Court test of gay rights vs. traditional values
| WASHINGTON
Responding to a report of a possible gunman, Houston police burst into an apartment and discover, instead, two men engaged in a sex act.
The activity is consensual, and within the privacy of one of the men's own home. Nonetheless, the two are charged with violating Texas' homosexual-conduct statute that outlaws "deviate sexual intercourse with another individual of the same sex."
Both men, John Lawrence and Tyron Garner, are held overnight in jail and fined $200.
The matter might have ended there, but the men decided to appeal their case. They argued that Texas was violating the constitutional rights of gays by prosecuting them for engaging in behaviors that are not illegal under Texas law if practiced by heterosexual couples.
In a potential landmark case, the US Supreme Court will examine Wednesday whether the Texas law violates the equal protection and privacy rights of homosexuals, or whether the law is, instead, a legitimate attempt by the state to uphold its view of sexual morality, family values, and traditional marriage.
Supporters of the law say there is no fundamental right in the Constitution to engage in certain homosexual acts. To strike down the Texas law, they say, could create such a right and lay the legal groundwork for recognition of same-sex marriages.
Opponents of the law say among the most fundamental of rights guaranteed in the Constitution is the right to be let alone. The government does not enjoy the unfettered power to intrude into the most intimate and private aspects of what happens in American bedrooms, they say.
"What we are asking for is to not have the police prosecute you for choosing one particular way to express your love for someone else in private," says Ruth Harlow of Lambda Legal Defense and Education Fund, a gay-rights legal group representing the two men.
Some groups promoting family values and traditional marriage see in the case the thin edge of a wedge that could undermine favored treatment of male-female marriage by state lawmakers.

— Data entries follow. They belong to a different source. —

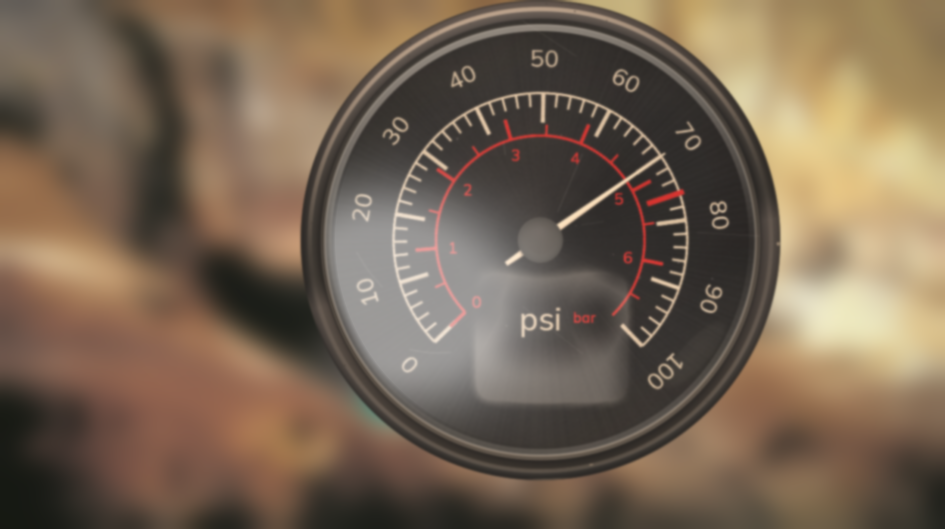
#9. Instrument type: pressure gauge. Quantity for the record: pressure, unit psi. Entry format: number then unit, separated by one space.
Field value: 70 psi
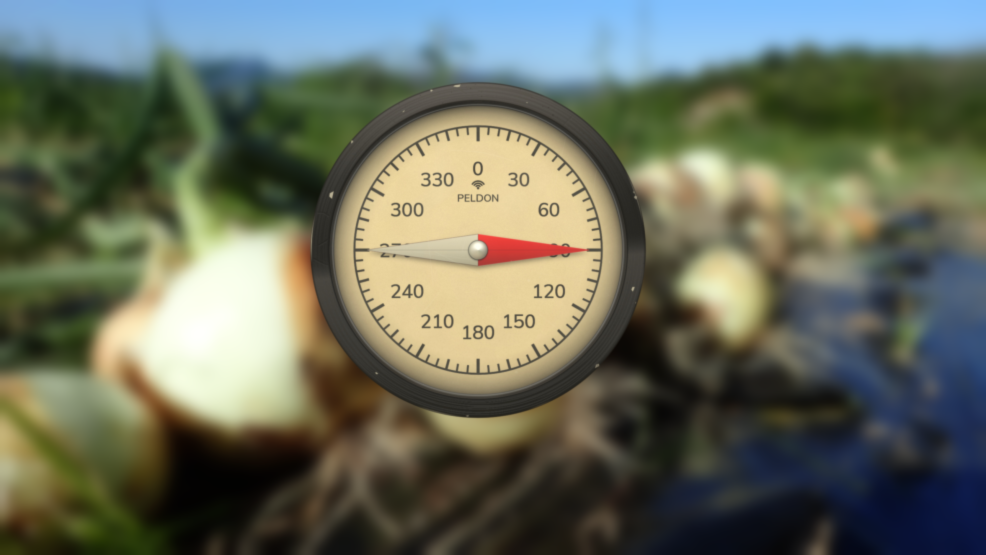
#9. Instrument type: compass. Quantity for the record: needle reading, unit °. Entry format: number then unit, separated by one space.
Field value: 90 °
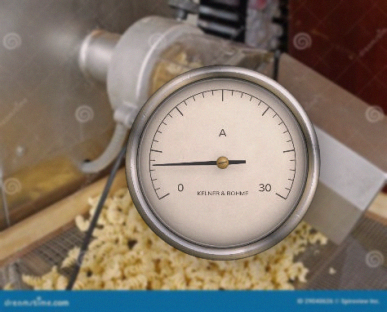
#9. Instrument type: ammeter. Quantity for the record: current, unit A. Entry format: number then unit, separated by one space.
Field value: 3.5 A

"[This case] could have broad implications not just for the 13 states that have sodomy laws, but for the marriage laws in every state," says Joshua Baker of the Marriage Law Project at Catholic University Law School.
In addition to Texas, three other states - Kansas, Missouri, and Oklahoma - make it a crime for gays to engage in sodomy. Nine other states make those same acts illegal for both gays and heterosexuals. The states are: Alabama, Florida, Idaho, Louisiana, Mississippi, North Carolina, South Carolina, Utah, and Virginia.
The justices can take one of three actions to resolve the case. They can uphold the Texas law, stating that it is up to elected lawmakers to grapple with such difficult social issues.
Second, they could declare that the law violates equal-protection principles by treating gays differently. Such a ruling would invalidate homosexual-conduct laws in four states, but might leave intact similar, but broader, laws in the nine other states.
Finally, the court could issue a much broader ruling that American bedrooms are off limits to state scrutiny because they are protected by fundamental concepts of liberty and privacy that earlier courts have identified in the Constitution. Such a ruling would invalidate all 13 homosexual-conduct laws nationwide, and would overturn a 1986 court precedent upholding Georgia's sodomy law.
The court's current case, Lawrence v. Texas, is significant because it could mark a turning point for gay rights in the US, helping to eliminate laws that in many cases have been used to discriminate against homosexuals in employment and parenting disputes.
From a libertarian perspective, the case is important because it offers the court an opportunity to make clear that certain areas should be off limits to government.
To supporters of sodomy laws, the case is an assault on morality and the rule of law. It offers the court an opportunity to state that local elected officials are in the best position to resolve such issues, they say. "Nothing in this court's ... jurisprudence supports recognition of a constitutional right to engage in sexual misconduct outside the venerable institution of marriage," says William Delmore III, an assistant district attorney in Harris County, in his brief on behalf of Texas.
In the past, the high court has recognized that individuals enjoy a "liberty" interest in being free from government interference in matters involving marriage, having children, raising children, marital privacy, use of contraception, bodily integrity, and abortion. "The conduct at issue in this case has nothing to do with marriage or conception or parenthood and it is not on a par with those sacred choices," Mr. Delmore writes.
Lawyers for Mr. Lawrence and Mr. Garner disagree. "The law's discriminatory focus sends the message that gay people are second-class citizens and lawbreakers, leading to ripples of discrimination throughout society," says Ms. Harlow in her brief to the court.